Web page edit records:
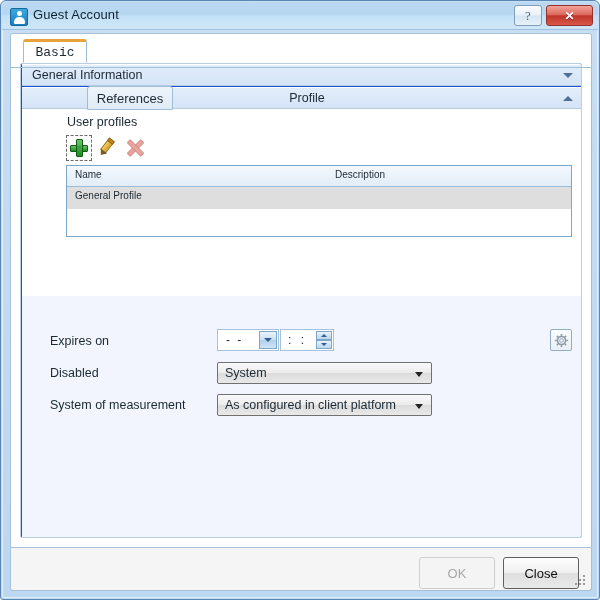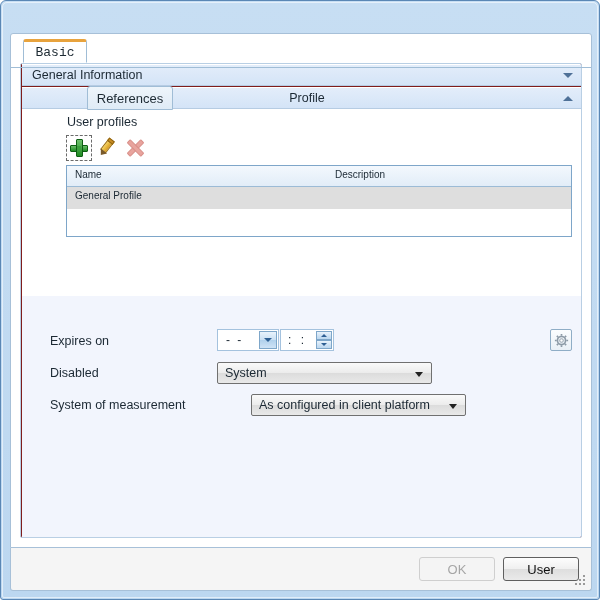--- a/index.html
+++ b/index.html
@@ -149,21 +149,21 @@
     background: #a0bdd6;
     z-index: 1;
   }
 
   
   #panel {
     position: absolute;
     left: 9px; top: 29px;
     width: 562px; height: 475px;
     box-sizing: border-box;
-    background: #7f1d1d;
+    background: #1d4ed8;
     border: 1px solid #b9cfe4;
     border-radius: 2px;
     overflow: hidden;
   }
 
   
   .sec-header {
     position: absolute;
     left: 1px;
     width: 560px; height: 22px;
@@ -423,36 +423,36 @@
     font-size: 12.5px; color: #1b2833;
   }
   .combo .combo-arr {
     position: absolute; right: 8px; top: 9px;
     width: 0; height: 0;
     border-left: 4px solid transparent;
     border-right: 4px solid transparent;
     border-top: 5px solid #222222;
   }
   #combo-disabled { left: 195px; top: 66px; width: 215px; }
-  #combo-sysmeas  { left: 195px; top: 98px; width: 215px; margin-left: 34px; }
+  #combo-sysmeas  { left: 195px; top: 98px; width: 215px; }
 
   
   #footer {
     position: absolute;
     left: 9px; top: 547px;
     width: 582px; height: 43px;
     box-sizing: border-box;
     background: #f5f5f5;
     border: 1px solid #a7c0d8;
     border-top: none;
     border-radius: 0 0 3px 3px;
   }
   .dlg-btn {
     position: absolute; top: 9px;
-    width: 76px; height: 24px;
+    width: 76px; height: 32px;
     box-sizing: border-box;
     border-radius: 3px;
     font-size: 13px;
     display: flex; align-items: center; justify-content: center;
     cursor: default;
   }
   #btn-ok {
     right: 96px;
     background: #f4f4f4;
     border: 1px solid #cfcfcf;
@@ -473,20 +473,29 @@
     width: 2px; height: 2px;
     background: #9a9a9a;
   }
 </style>
 </head>
 <body>
 
 <div id="window">
   <div id="window-inner-border"></div>
 
+  <div id="titlebar">
+    <div id="title-icon">
+      <div class="head"></div>
+      <div class="body"></div>
+    </div>
+    <div id="title-text">Guest Account</div>
+    <div id="help-btn" class="win-btn">?</div>
+    <div id="close-btn" class="win-btn">✕</div>
+  </div>
 
   <div id="client">
 
     <div id="tabstrip">
       <div id="tab-underline"></div>
       <div id="tab-basic" class="tab active">Basic</div>
       <div id="tab-references" class="tab inactive">References</div>
     </div>
 
     <div id="panel">
@@ -581,21 +590,21 @@
           <span class="combo-text">As configured in client platform</span>
           <span class="combo-arr"></span>
         </div>
 
       </div>
     </div>
   </div>
 
   <div id="footer">
     <div id="btn-ok" class="dlg-btn">OK</div>
-    <div id="btn-close" class="dlg-btn">User</div>
+    <div id="btn-close" class="dlg-btn">Close</div>
     <div id="resize-grip">
       <i style="left:8px;top:8px"></i>
         <i style="left:4px;top:8px"></i>
         <i style="left:0px;top:8px"></i>
       <i style="left:8px;top:4px"></i>
         <i style="left:4px;top:4px"></i>
       <i style="left:8px;top:0px"></i>
     </div>
   </div>
 </div>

YOUR INSTRUCTIONS: All of the data above should be printed again exactly, though none of the pictures belong in the copy.

WRITTEN ANSWER:
--- a/index.html
+++ b/index.html
@@ -149,21 +149,21 @@
     background: #a0bdd6;
     z-index: 1;
   }
 
   
   #panel {
     position: absolute;
     left: 9px; top: 29px;
     width: 562px; height: 475px;
     box-sizing: border-box;
-    background: #7f1d1d;
+    background: #1d4ed8;
     border: 1px solid #b9cfe4;
     border-radius: 2px;
     overflow: hidden;
   }
 
   
   .sec-header {
     position: absolute;
     left: 1px;
     width: 560px; height: 22px;
@@ -423,36 +423,36 @@
     font-size: 12.5px; color: #1b2833;
   }
   .combo .combo-arr {
     position: absolute; right: 8px; top: 9px;
     width: 0; height: 0;
     border-left: 4px solid transparent;
     border-right: 4px solid transparent;
     border-top: 5px solid #222222;
   }
   #combo-disabled { left: 195px; top: 66px; width: 215px; }
-  #combo-sysmeas  { left: 195px; top: 98px; width: 215px; margin-left: 34px; }
+  #combo-sysmeas  { left: 195px; top: 98px; width: 215px; }
 
   
   #footer {
     position: absolute;
     left: 9px; top: 547px;
     width: 582px; height: 43px;
     box-sizing: border-box;
     background: #f5f5f5;
     border: 1px solid #a7c0d8;
     border-top: none;
     border-radius: 0 0 3px 3px;
   }
   .dlg-btn {
     position: absolute; top: 9px;
-    width: 76px; height: 24px;
+    width: 76px; height: 32px;
     box-sizing: border-box;
     border-radius: 3px;
     font-size: 13px;
     display: flex; align-items: center; justify-content: center;
     cursor: default;
   }
   #btn-ok {
     right: 96px;
     background: #f4f4f4;
     border: 1px solid #cfcfcf;
@@ -473,20 +473,29 @@
     width: 2px; height: 2px;
     background: #9a9a9a;
   }
 </style>
 </head>
 <body>
 
 <div id="window">
   <div id="window-inner-border"></div>
 
+  <div id="titlebar">
+    <div id="title-icon">
+      <div class="head"></div>
+      <div class="body"></div>
+    </div>
+    <div id="title-text">Guest Account</div>
+    <div id="help-btn" class="win-btn">?</div>
+    <div id="close-btn" class="win-btn">✕</div>
+  </div>
 
   <div id="client">
 
     <div id="tabstrip">
       <div id="tab-underline"></div>
       <div id="tab-basic" class="tab active">Basic</div>
       <div id="tab-references" class="tab inactive">References</div>
     </div>
 
     <div id="panel">
@@ -581,21 +590,21 @@
           <span class="combo-text">As configured in client platform</span>
           <span class="combo-arr"></span>
         </div>
 
       </div>
     </div>
   </div>
 
   <div id="footer">
     <div id="btn-ok" class="dlg-btn">OK</div>
-    <div id="btn-close" class="dlg-btn">User</div>
+    <div id="btn-close" class="dlg-btn">Close</div>
     <div id="resize-grip">
       <i style="left:8px;top:8px"></i>
         <i style="left:4px;top:8px"></i>
         <i style="left:0px;top:8px"></i>
       <i style="left:8px;top:4px"></i>
         <i style="left:4px;top:4px"></i>
       <i style="left:8px;top:0px"></i>
     </div>
   </div>
 </div>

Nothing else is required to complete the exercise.